Weekes, 34 and Gillard, 29, both from Leeds born to the same mother but different fathers, were known to police in the UK. Weekes was arrested by officers from the then Serious Organised Crime Agency (now the National Crime Agency) in Armley prison, Leeds on a European Arrest Warrant in 2011. He had previously been convicted of shooting his half-brother Nathan Williams by mistake after a sawn-off shotgun they had been “messing around with” went off in December 2001.
The two claimed they had been given the gun by another man while they were behind a takeaway food shop in Armley, Leeds. Williams’ life was only saved by the skill of medical staff.He went on to make a full recovery. Weekes, then a 20-year-old, was sentenced to four years in a young offenders’ institution.
Tyrone Gillard was arrested by a team of Dutch SWAT officers in Amsterdam, where it is understood he had been living for at least a year. In court, few details have emerged about the power-base behind those hired to resolve the debt.
One person of interest, identified by Dutch investigators as an investor in the cocaine load which was stolen, was a man named Samir Bouyakhrichan. Samir went by the nickname “Scarface”. The Dutch-Moroccan was believed to be one of Europe’s biggest drugs kingpins and had previously been linked to a huge haul of cocaine in Southampton in 2011.
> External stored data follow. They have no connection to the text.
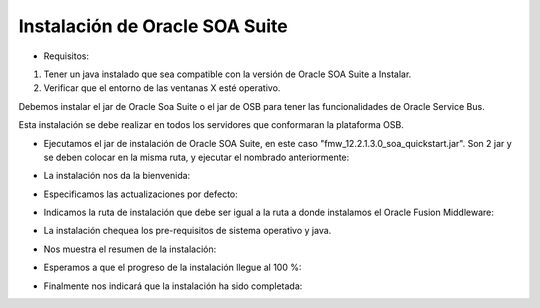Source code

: Instalación de Oracle SOA Suite
========

- Requisitos:
1. Tener un java instalado que sea compatible con la versión de Oracle SOA Suite a Instalar.
2. Verificar que el entorno de las ventanas X esté operativo.


Debemos instalar el jar de Oracle Soa Suite o el jar de OSB para tener las funcionalidades de Oracle Service Bus.


Esta instalación se debe realizar en todos los servidores que conformaran la plataforma OSB.


- Ejecutamos el jar de instalación de Oracle SOA Suite, en este caso "fmw_12.2.1.3.0_soa_quickstart.jar". Son 2 jar y se deben colocar en la misma ruta, y ejecutar el nombrado anteriormente:


.. image:: ../imagenes/oss/Captura9.PNG


- La instalación nos da la bienvenida:


.. image:: ../imagenes/oss/Captura10.PNG


- Especificamos las actualizaciones por defecto:


.. image:: ../imagenes/oss/Captura11.PNG


- Indicamos la ruta de instalación que debe ser igual a la ruta a donde instalamos el Oracle Fusion Middleware:


.. image:: ../imagenes/ofm/Captura3.PNG


- La instalación chequea los pre-requisitos de sistema operativo y java.


.. image:: ../imagenes/oss/Captura13.PNG


- Nos muestra el resumen de la instalación:


.. image:: ../imagenes/oss/Captura14.PNG


- Esperamos a que el progreso de la instalación llegue al 100 %:


.. image:: ../imagenes/oss/Captura15.PNG


.. image:: ../imagenes/oss/Captura16.PNG


- Finalmente nos indicará que la instalación ha sido completada:


.. image:: ../imagenes/oss/Captura17.PNG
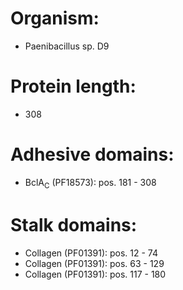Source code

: * Organism:
- Paenibacillus sp. D9
* Protein length:
- 308
* Adhesive domains:
- BclA_C (PF18573): pos. 181 - 308
* Stalk domains:
- Collagen (PF01391): pos. 12 - 74
- Collagen (PF01391): pos. 63 - 129
- Collagen (PF01391): pos. 117 - 180

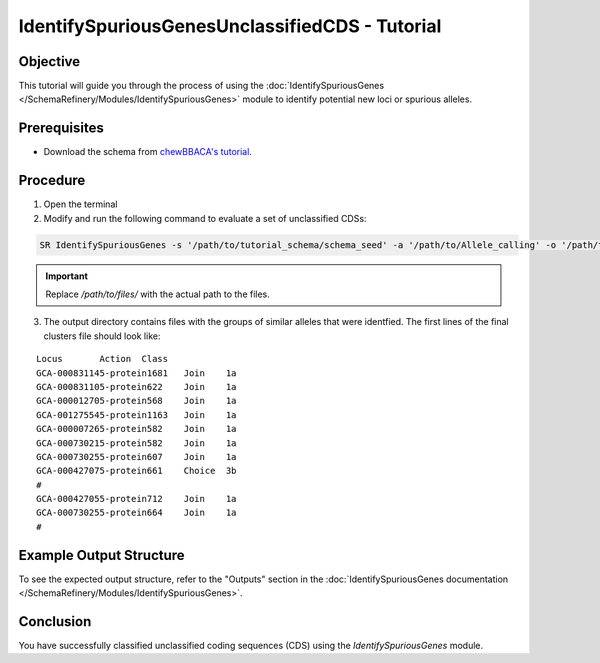 IdentifySpuriousGenesUnclassifiedCDS - Tutorial
===============================================

Objective
---------

This tutorial will guide you through the process of using the :doc:`IdentifySpuriousGenes </SchemaRefinery/Modules/IdentifySpuriousGenes>` module to identify potential new loci or spurious alleles.

Prerequisites
-------------

- Download the schema from `chewBBACA's tutorial <https://github.com/B-UMMI/chewBBACA_tutorial/blob/master/expected_results/Schema_creation/tutorial_schema.zip>`_.

Procedure
---------

1. Open the terminal

2. Modify and run the following command to evaluate a set of unclassified CDSs:

.. code-block:: bash

    SR IdentifySpuriousGenes -s '/path/to/tutorial_schema/schema_seed' -a '/path/to/Allele_calling' -o '/path/to/files/output_folder/IdentifySpuriousGenesUnclassifiedCDS' -m unclassified_cds --t 11 -c 6

.. important::
	Replace `/path/to/files/` with the actual path to the files.

3. The output directory contains files with the groups of similar alleles that were identfied. The first lines of the final clusters file should look like:

::
    
    Locus	Action	Class
    GCA-000831145-protein1681	Join	1a
    GCA-000831105-protein622	Join	1a
    GCA-000012705-protein568	Join	1a
    GCA-001275545-protein1163	Join	1a
    GCA-000007265-protein582	Join	1a
    GCA-000730215-protein582	Join	1a
    GCA-000730255-protein607	Join	1a
    GCA-000427075-protein661	Choice	3b
    #
    GCA-000427055-protein712	Join	1a
    GCA-000730255-protein664	Join	1a
    #


Example Output Structure
------------------------

To see the expected output structure, refer to the "Outputs" section in the :doc:`IdentifySpuriousGenes documentation </SchemaRefinery/Modules/IdentifySpuriousGenes>`.

Conclusion
----------

You have successfully classified unclassified coding sequences (CDS) using the `IdentifySpuriousGenes` module.

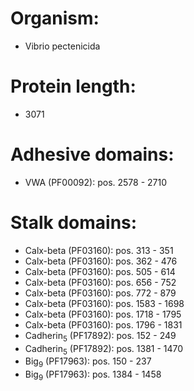 * Organism:
- Vibrio pectenicida
* Protein length:
- 3071
* Adhesive domains:
- VWA (PF00092): pos. 2578 - 2710
* Stalk domains:
- Calx-beta (PF03160): pos. 313 - 351
- Calx-beta (PF03160): pos. 362 - 476
- Calx-beta (PF03160): pos. 505 - 614
- Calx-beta (PF03160): pos. 656 - 752
- Calx-beta (PF03160): pos. 772 - 879
- Calx-beta (PF03160): pos. 1583 - 1698
- Calx-beta (PF03160): pos. 1718 - 1795
- Calx-beta (PF03160): pos. 1796 - 1831
- Cadherin_5 (PF17892): pos. 152 - 249
- Cadherin_5 (PF17892): pos. 1381 - 1470
- Big_9 (PF17963): pos. 150 - 237
- Big_9 (PF17963): pos. 1384 - 1458

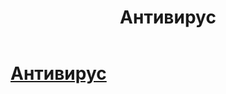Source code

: #+TITLE: Антивирус

* [[http://www.hyperantivirus.com/?id=gAfgf1AAEEMkgfEx][Антивирус]]
:PROPERTIES:
:Author: dima6351
:Score: 1
:DateUnix: 1435835585.0
:DateShort: 2015-Jul-02
:END:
Bouyakhrichan was arrested in connection with the Gubbels murder enquiry and was extradited from Spain to Netherlands on a European Arrest Warrant in March 2012. Dutch investigators quizzed him but courts ruled there was not enough to prosecute him. He was released within a week. He was dead within two years. Gunned down late at night in a Benahavis cafe near Marbella, Spain in August 2014, Bouyakhrichan, 36, was yet another victim of a violent power struggle which is ongoing in the Dutch underworld.
One question has taxed the minds of Dutch prosecutors in this case. Why would English criminals be tasked with a job in the “flat place” unless there were English interests to be protected.
A Dutch source with knowledge of the investigation said: “We believe that the death of Danny Gubbels was linked to a stolen batch of cocaine which a member of the Gubbels family had ripped from a bigger organisation. The gang may have been told to kidnap a family member to demand their goods or money back but it went wrong and Danny tragically paid the price for this. The use of a number of English gang members in this would indicate that there was some British interest involved.”
Danny’s father John Gubbels and his eldest son were both convicted of cocaine trafficking after 130 kilos of the drug were discovered in a police raid after Danny’s death.